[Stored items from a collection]
====

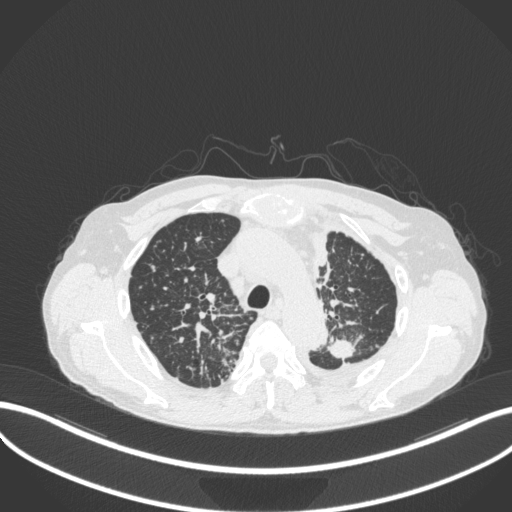
Chest CT, one axial slice; position 265 of 319 along the scan axis; 120 kVp; lung window (W 1500 / L -600 HU); 512 × 512 image matrix. Male patient, age 58 years. Case-level facts recorded for this patient, not image findings: clinical TNM (as recorded): T1c N3 M1.
Structures marked on this image (rectangle marked by the reading radiologist):
- lung tumour (recorded histology: adenocarcinoma): bounding box [x1, y1, x2, y2] px = [324, 334, 358, 359]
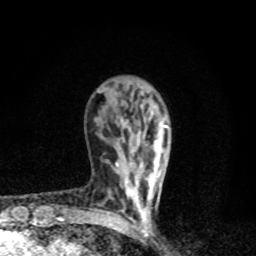
Breast MRI, one axial slice; position 28 of 80 along the scan axis; cropped to one breast; dynamic contrast-enhanced series, time point 2 of 8 at this slice position (early post-contrast); 1.5 T; TE 4.2 ms, TR 7 ms; 2 mm slice thickness; 256 × 256 image matrix, field of view 145 × 145 mm. Female patient.
Outlined on this slice (semi-automatic segmentation, software-assisted and operator-edited):
- enhancing-tissue mask used for the functional tumour volume (all voxels passing the contrast-enhancement thresholds inside the analysis volume; usually the tumour): bounding box [x1, y1, x2, y2] px = [116, 126, 168, 226]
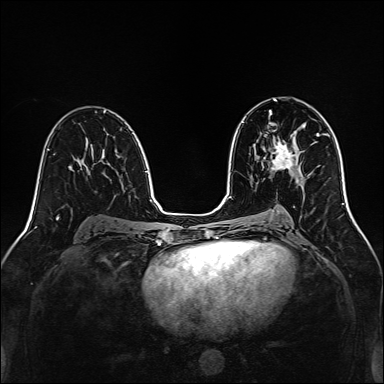
Breast MRI, one axial slice. Slice 79 of 160 in the series (ordered by position). Dynamic contrast-enhanced series, time point 2 of 7 at this slice position (early post-contrast). 1.5 T. TE 2.3 ms, TR 5.2 ms. 1 mm slice thickness. 384 × 384 image matrix, field of view 320 × 320 mm. Female patient.
Outlined on this slice (semi-automatic segmentation, software-assisted and operator-edited):
- enhancing-tissue mask used for the functional tumour volume (all voxels passing the contrast-enhancement thresholds inside the analysis volume; usually the tumour): bounding box [x1, y1, x2, y2] px = [271, 138, 298, 170]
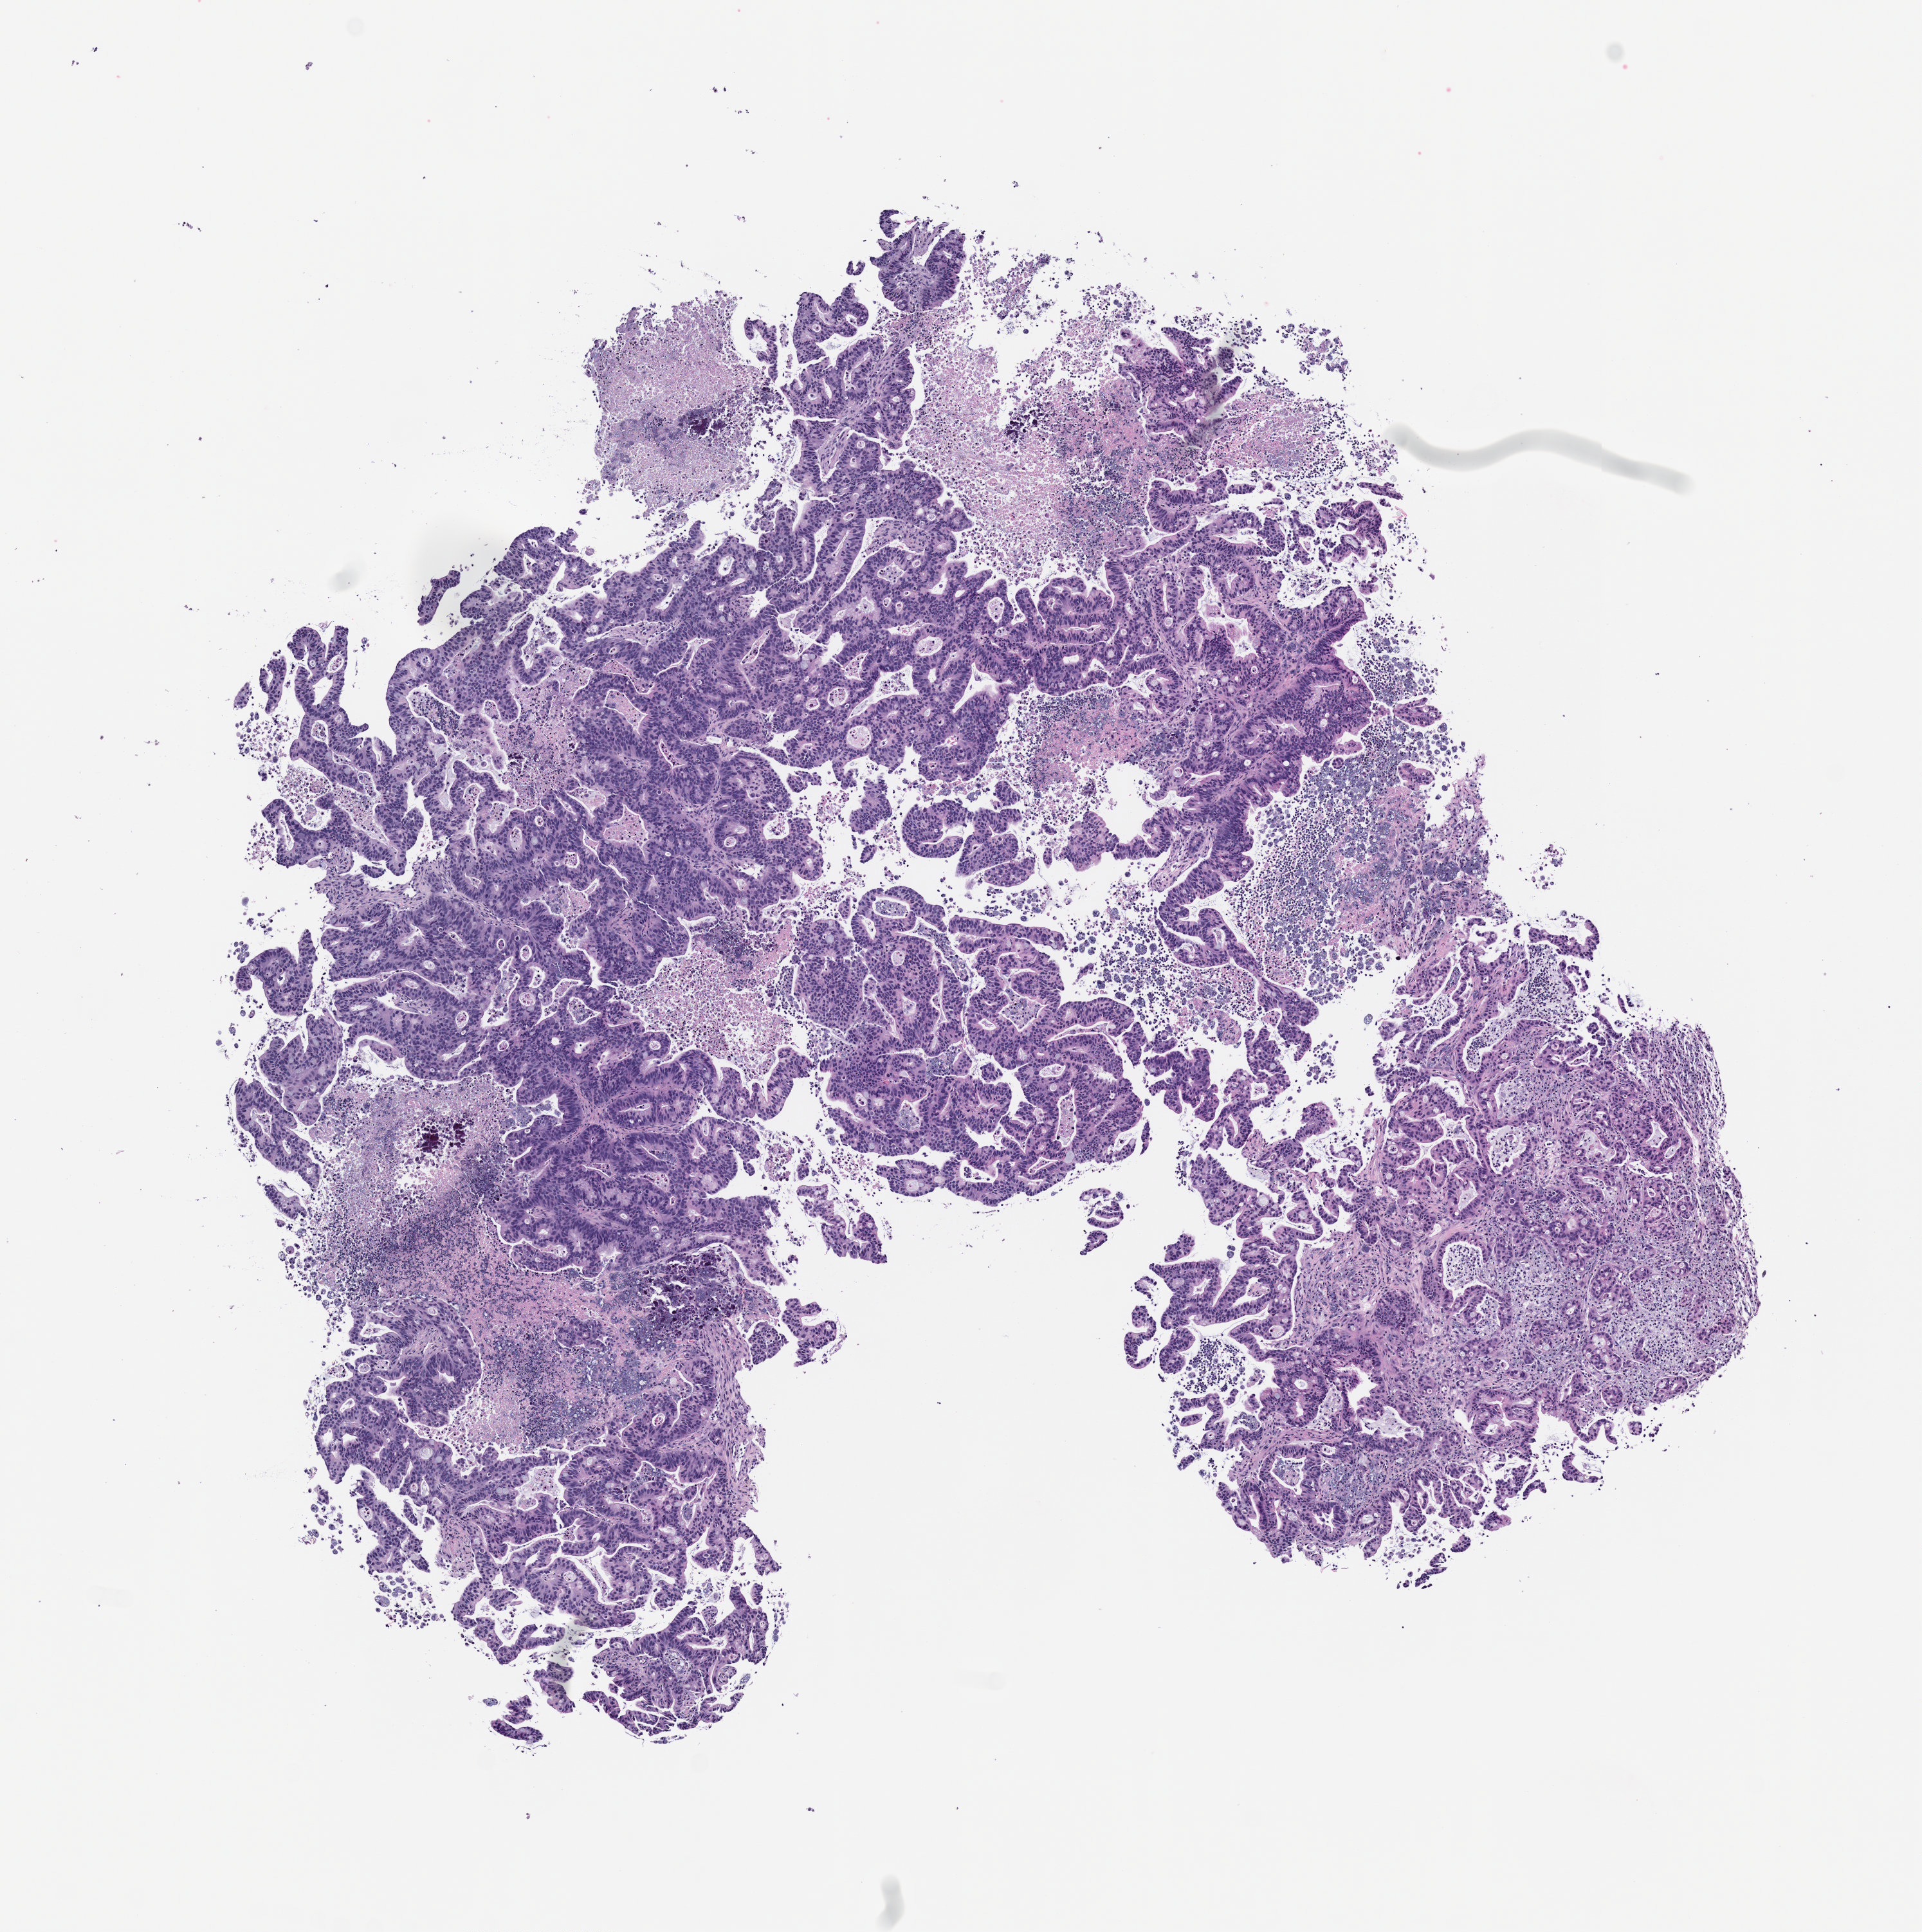
Whole-slide image, haematoxylin and eosin: patient-derived xenograft (human tumor grown in a mouse), whole scanned area (about 6.0 x 6.0 mm) shown as a low-resolution overview, formalin-fixed paraffin-embedded section, tumor site category: small intestine.
Originating patient diagnosis: Small Intestinal Adenocarcinoma.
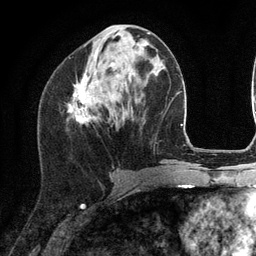
Breast MRI (dynamic contrast-enhanced), one axial slice; position 50 of 134 along the scan axis; cropped to one breast; dynamic contrast-enhanced series, time point 2 of 6 at this slice position (early post-contrast); 3 T; TE 2.8 ms, TR 7.3 ms; 1.2 mm slice thickness; 256 × 256 image matrix. Female patient.
Structures marked on this image (semi-automatically segmented with operator editing):
- enhancing-tissue mask used for the functional tumour volume (all voxels passing the contrast-enhancement thresholds inside the analysis volume; usually the tumour): box from (x=69, y=36) to (x=116, y=123) px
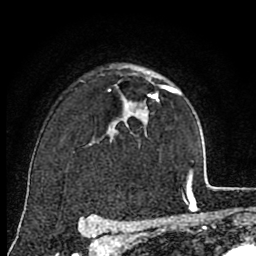
Breast MRI (dynamic contrast-enhanced), one axial slice. Slice 56 of 80 in the series (ordered by position). Cropped to one breast. Dynamic contrast-enhanced series, time point 2 of 8 at this slice position (early post-contrast). 1.5 T. TE 2.7 ms, TR 6.6 ms. 256 × 256 image matrix, field of view 150 × 150 mm. Female patient.
Structures marked on this image (semi-automatic segmentation, software-assisted and operator-edited):
- enhancing-tissue mask used for the functional tumour volume (all voxels passing the contrast-enhancement thresholds inside the analysis volume; usually the tumour): bounding box (x1, y1, x2, y2) in pixels: (136, 86, 176, 111)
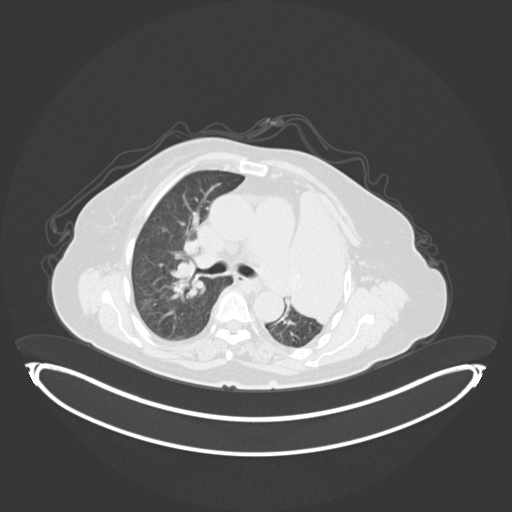
Chest CT, one axial slice. Position 208 of 284 along the scan axis. Reconstruction kernel B30f. 120 kVp. Lung window (W 1500 / L -600 HU). 512 × 512 image matrix, field of view 500 × 500 mm. Patient: female, 75 years. From the clinical record (not read from this slice): clinical TNM (as recorded): T3 N3 M1.
Annotated regions visible in this slice (rectangle marked by the reading radiologist):
- lung tumour (recorded histology: adenocarcinoma): bounding box <283,179,352,333> (left, top, right, bottom; pixels)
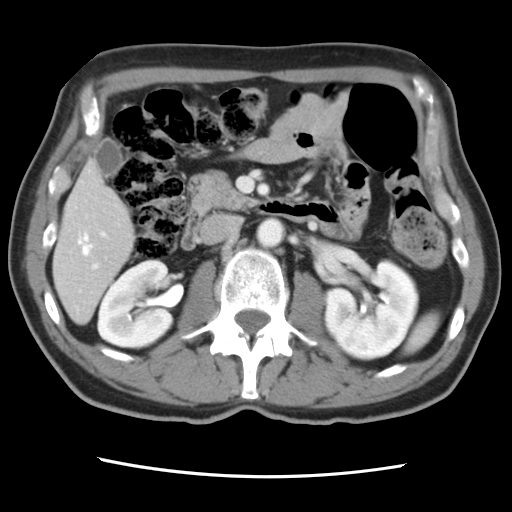
Contrast-enhanced abdominal CT, one axial slice; 120 kVp; intravenous contrast given; soft-tissue window (W 400 / L 40 HU); 5 mm slice thickness; 512 × 512 image matrix, field of view 321 × 321 mm. Case-level facts recorded for this patient, not image findings: patient: female, age 79 years at operation; diagnosis: colorectal cancer liver metastases, imaged before liver resection; multiple liver metastases: yes; largest metastasis: 3.5 cm; disease in both lobes: no.
Structures marked on this image (outlined manually by an expert reader):
- hepatic veins: bounding box (x1, y1, x2, y2) in pixels: (78, 233, 92, 256)
- liver: (53, 164, 135, 322)
- planned liver remnant (the part of the liver to remain after resection): (53, 164, 136, 322)
- portal vein (with intrahepatic branches): (79, 231, 107, 293)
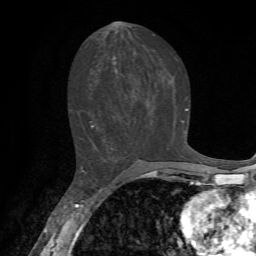
Breast MRI, one axial slice. Position 34 of 72 along the scan axis. Cropped to one breast. Dynamic contrast-enhanced series, time point 2 of 7 at this slice position (early post-contrast). 1.5 T. TE 4.2 ms, TR 8.7 ms. 256 × 256 image matrix, field of view 180 × 180 mm. Female patient.
Annotated regions visible in this slice (semi-automatic segmentation, software-assisted and operator-edited):
- enhancing-tissue mask used for the functional tumour volume (all voxels passing the contrast-enhancement thresholds inside the analysis volume; usually the tumour): bounding box <89,108,188,128> (left, top, right, bottom; pixels)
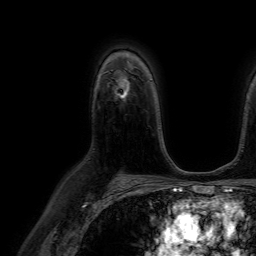
Breast MRI (dynamic contrast-enhanced), one axial slice. Slice 49 of 64 in the series (ordered by position). Cropped to one breast. Dynamic contrast-enhanced series, time point 2 of 7 at this slice position (early post-contrast). 1.5 T. TE 4.6 ms, TR 7.2 ms. 2.5 mm slice thickness. 256 × 256 image matrix, field of view 230 × 230 mm. Female patient.
Outlined on this slice (semi-automatic segmentation, software-assisted and operator-edited):
- enhancing-tissue mask used for the functional tumour volume (all voxels passing the contrast-enhancement thresholds inside the analysis volume; usually the tumour): bounding box [x1, y1, x2, y2] px = [116, 77, 130, 98]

====

*TASK TO COMPLETE*
Pictures are to be left out while the lines from the beginning of the records through the line with "Structures marked on this image (rectangle" are copied word for word.

*WRITTEN RESPONSE*
Chest CT, one axial slice; position 265 of 319 along the scan axis; 120 kVp; lung window (W 1500 / L -600 HU); 512 × 512 image matrix. Male patient, age 58 years. Case-level facts recorded for this patient, not image findings: clinical TNM (as recorded): T1c N3 M1.
Structures marked on this image (rectangle marked by the reading radiologist):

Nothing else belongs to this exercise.